2019 | rated PG-13 | starring Roman Griffin Davis, Thomasin McKenzie, Scarlett Johansson, Taika Waititi, Sam Rockwell, Rebel Wilson | directed by Taika Waititi | 1 hr 48 mins |

Audiences generally know Taika Waititi as either the man behind one of the very funniest movies of the last decade, the vampire mockumentary What We Do in the Shadows, or the man who was able to put his own dryly funny, colorfully visual spin on the Marvel formula with Thor: Ragnarok. While it may not soar to the heights of Shadows on sheer moxy, Jojo Rabbit feels like the most well-rounded and satisfying film yet. It’s both richly constructed and broadly oafish, it’s whimsical and cartoonish but also grounded in the character relationships and the harsher realities of the war. This is a movie where most every piece of it is clicking into place beautifully. With a handful of qualms, it is an exceptionally entertaining film.

While a movie staring a 10 year old boy (Roman Griffin Davis) as the title character risks being too cute, Jojo works around that by making our hero a devout, self-professed Nazi. While Jojo’s mother (Scarlett Johansson, absolutely terrific) shields him from the war, the boy is still all about catching those devilish, money-grubbing, bat-like Jews. He attends a Nazi child re-education camp led by Sam Rockwell and Rebel Wilson that looks like a summer camp in a Wes Anderson movie (this entire movie has an Anderson flair) and has posters of Hitler on his wall like the leader is a pop star. His imaginary friend even takes the form of Adolf Hitler (Taika Waititi, casting himself in the unenviable role). Jojo Rabbit is The Hunt For the Wilderpeople in Roberto Benigni’s Nazi Germany with the sharpest satire of anti-Semitism since Borat. 

Which brings me to the qualm that stretches over the film. It’s often too on-the-nose with characters voicing Nazi opposition from the perspective of 2019 20/20 hindsight instead of someone who might be in the middle of it. To be harsh, the movie would be a lot better with 100% less Rebel Wilson.

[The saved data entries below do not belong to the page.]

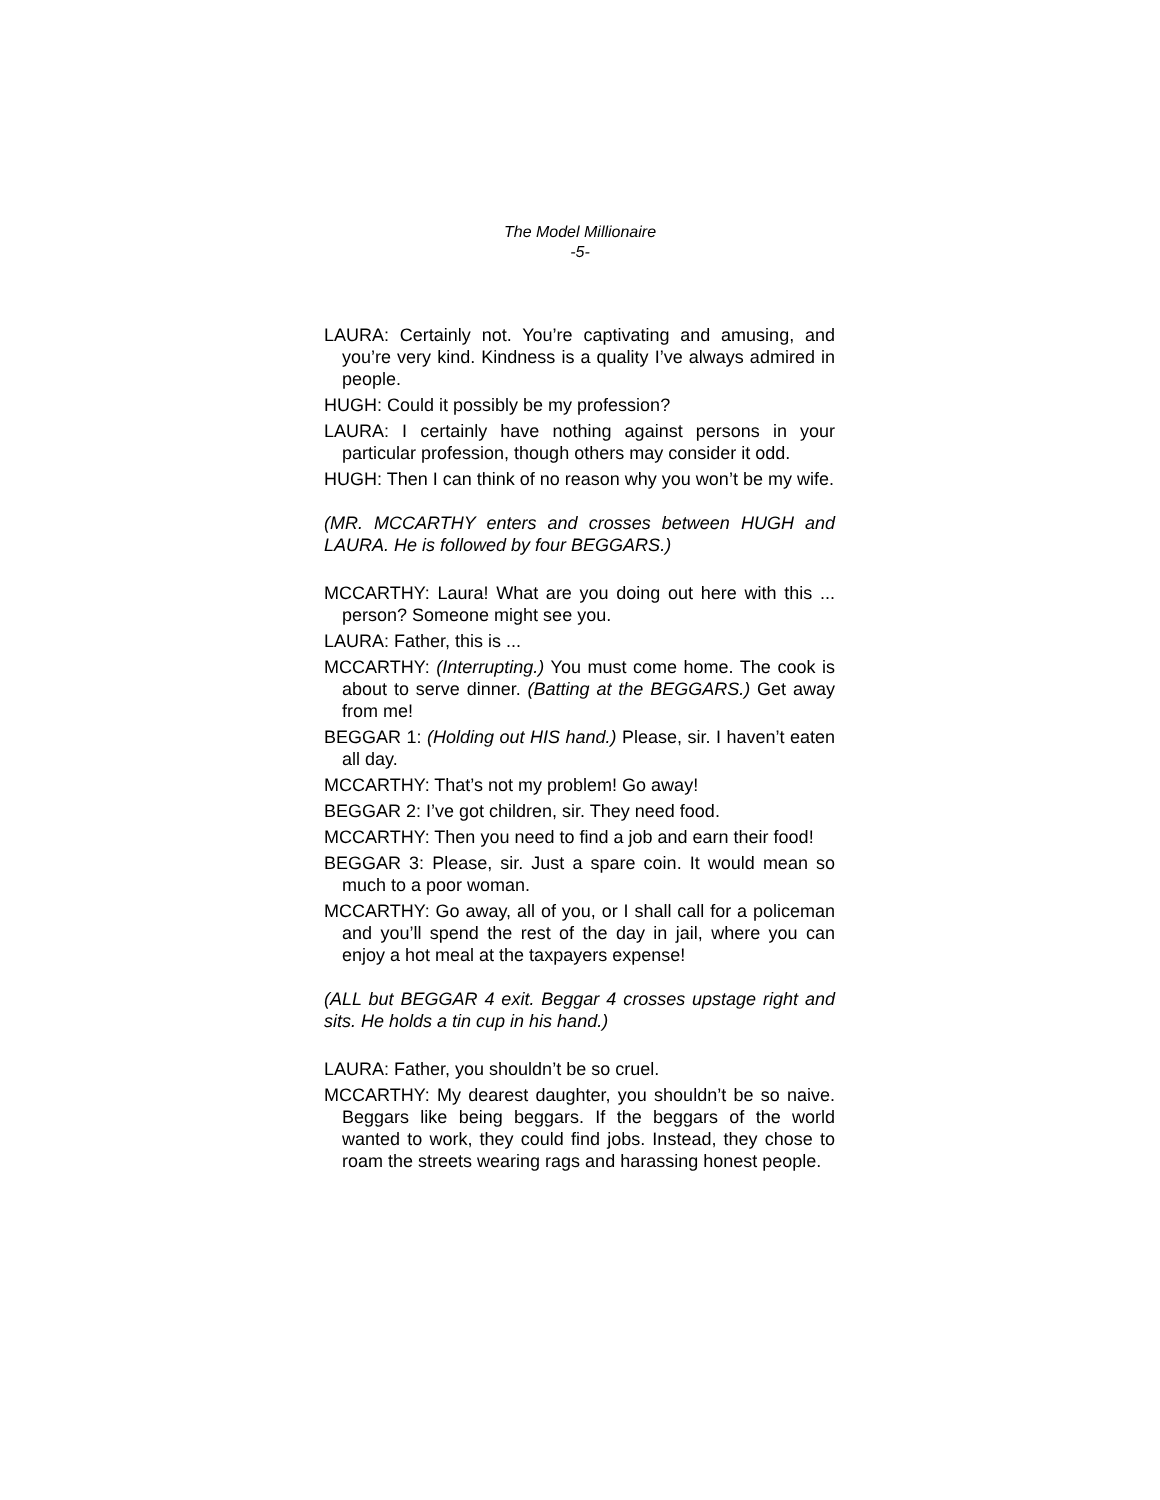The Model Millionaire
-5-
LAURA: Certainly not. You’re captivating and amusing, and you’re very kind. Kindness is a quality I’ve always admired in people.
HUGH: Could it possibly be my profession?
LAURA: I certainly have nothing against persons in your particular profession, though others may consider it odd.
HUGH: Then I can think of no reason why you won’t be my wife.
(MR. MCCARTHY enters and crosses between HUGH and LAURA. He is followed by four BEGGARS.)
MCCARTHY: Laura! What are you doing out here with this ... person? Someone might see you.
LAURA: Father, this is ...
MCCARTHY: (Interrupting.) You must come home. The cook is about to serve dinner. (Batting at the BEGGARS.) Get away from me!
BEGGAR 1: (Holding out HIS hand.) Please, sir. I haven’t eaten all day.
MCCARTHY: That’s not my problem! Go away!
BEGGAR 2: I’ve got children, sir. They need food.
MCCARTHY: Then you need to find a job and earn their food!
BEGGAR 3: Please, sir. Just a spare coin. It would mean so much to a poor woman.
MCCARTHY: Go away, all of you, or I shall call for a policeman and you’ll spend the rest of the day in jail, where you can enjoy a hot meal at the taxpayers expense!
(ALL but BEGGAR 4 exit. Beggar 4 crosses upstage right and sits. He holds a tin cup in his hand.)
LAURA: Father, you shouldn’t be so cruel.
MCCARTHY: My dearest daughter, you shouldn’t be so naive. Beggars like being beggars. If the beggars of the world wanted to work, they could find jobs. Instead, they chose to roam the streets wearing rags and harassing honest people.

It’s unclear if it’s in the writing of the character or in Wilson’s delivery, but it’s often localized here where the movie says the most obvious – “go kill anyone that looks different than you”. Jojo Rabbit occasionally seems frightened that the audience wouldn’t understand it’s own satire. It’s built in the ad campaign condescendingly advertised as “an anti-hate satire” and it’s built into the movie itself with characters almost breaking the 4th wall to tell us they know Adolf Hitler is bad. We know that. Anyone that knows anything about history or has seen a movie or played a video game in the last 50 years knows that. It’s been decades since Adolf Hitler was turned from historical figure to pop culture comic book supervillain. Making fun of Hitler is as old as, well, 1940 when Chaplin did it in The Great Dictator, and we’ve been beating this dead horse for decades since. No points for that.

Just about everything else about Jojo Rabbit is pure pleasure. Best of all is the adapted screenplay by Waititi. Elements of the plot as disparate as Jojo’s grenade disfigurement, the movie’s mother-son relationship and his discovery of a mysterious ghost girl living in the walls (star in the making Thomasin Mackenzie), are carefully built on top of each other and threaded together with a series of clever set-ups and payoffs. Ultimately this is a story of first love and Waititi achieves what has previously eluded him: the film is emotionally moving.

Jojo Rabbit is a jewel that just gets better and better as it goes. It cribs from other sources a bit. A sly eye will feel the Wes Anderson vibe in the dry delivery or the Mel Brooks vibe in the film’s endless “Heil Hitler” greetings. While it may not be funny, it is as light-hearted as it needs to be to balance the material while also resisting cartoonish depictions toward a more complex world. Smartly constructed that just swipes past greatness, Jojo Rabbit movie is rich and rewarding.